Bosch işçilerine ilişkin metne göre aşağıdaki soruları yanıtlayınız.
(a) İşçilerin tek beklentisi nedir?
(b) İşçiler gözlerini hangi sözleşmeye çevirmiştir?
(c) İşçilere göre huzursuzluk yaratan nedir?

▶ **Verilen Metin**
▼

Bosch’ta tek beklenti talepleri karşılayan bir toplusözleşme
Bosch işçileri yeni sözleşmeyi ağırlaşan çalışma koşullarıyla karşılıyor. İşçilerin tek beklentisi taleplerinin karşılanması.
Uğur ÖKDEMİR
Bursa
Çalışma koşullarının her geçen gün ağırlaştığı ve daha da kötüye gittiği Bosch fabrikasında işçiler artan baskılardan bunalmış durumda. Fabrika yönetiminin işçi çıkarmak için sürekli açık aradığı fabrikada, yeni işçi kıyımları yapılacağı söylentileri dolaşıyor. Koşullar giderek kötüleşirken, işçiler de gözlerini MESS grup sözleşmesine çevirmiş durumda. Taleplerini karşılayan bir sözleşme olacak beklentisiyle fabrikadaki baskıları çektiklerini söyleyen işçiler, sendikacıların sözleşmeyle ilgili kaçamak yanıtlarının ise huzursuzluk yarattığını söylüyor.

▲

▶ **Sağlanan Kayıtlar**
▼

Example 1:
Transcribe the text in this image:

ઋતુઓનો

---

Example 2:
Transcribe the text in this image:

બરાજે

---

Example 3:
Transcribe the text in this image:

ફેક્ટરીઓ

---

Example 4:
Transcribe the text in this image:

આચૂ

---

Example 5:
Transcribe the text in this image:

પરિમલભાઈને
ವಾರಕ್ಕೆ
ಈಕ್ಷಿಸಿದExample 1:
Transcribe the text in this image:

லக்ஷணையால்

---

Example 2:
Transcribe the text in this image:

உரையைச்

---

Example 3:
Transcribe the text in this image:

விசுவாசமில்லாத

▲
▼

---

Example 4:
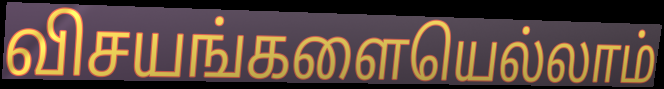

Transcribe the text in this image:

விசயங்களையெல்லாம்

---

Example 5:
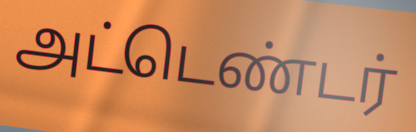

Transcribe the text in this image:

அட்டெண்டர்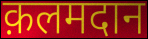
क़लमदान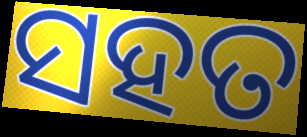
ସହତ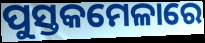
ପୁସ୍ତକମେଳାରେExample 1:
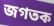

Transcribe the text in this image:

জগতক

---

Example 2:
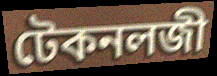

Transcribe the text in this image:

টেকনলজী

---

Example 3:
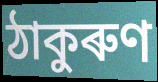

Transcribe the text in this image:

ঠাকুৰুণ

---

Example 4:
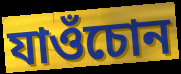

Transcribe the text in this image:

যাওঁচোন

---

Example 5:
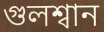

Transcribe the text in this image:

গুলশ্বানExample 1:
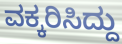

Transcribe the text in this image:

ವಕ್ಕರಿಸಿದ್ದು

▲
▼

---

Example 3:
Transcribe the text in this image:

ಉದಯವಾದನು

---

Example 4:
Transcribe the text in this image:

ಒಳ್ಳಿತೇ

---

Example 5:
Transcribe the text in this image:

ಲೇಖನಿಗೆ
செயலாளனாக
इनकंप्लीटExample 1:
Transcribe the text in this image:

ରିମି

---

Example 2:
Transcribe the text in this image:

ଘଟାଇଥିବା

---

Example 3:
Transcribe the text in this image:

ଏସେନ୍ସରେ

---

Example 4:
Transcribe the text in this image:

▲

▶ **Beklenen Çıktı**
(a) Taleplerinin karşılanması.
(b) MESS grup sözleşmesine.
(c) Sendikacıların sözleşmeyle ilgili kaçamak yanıtları.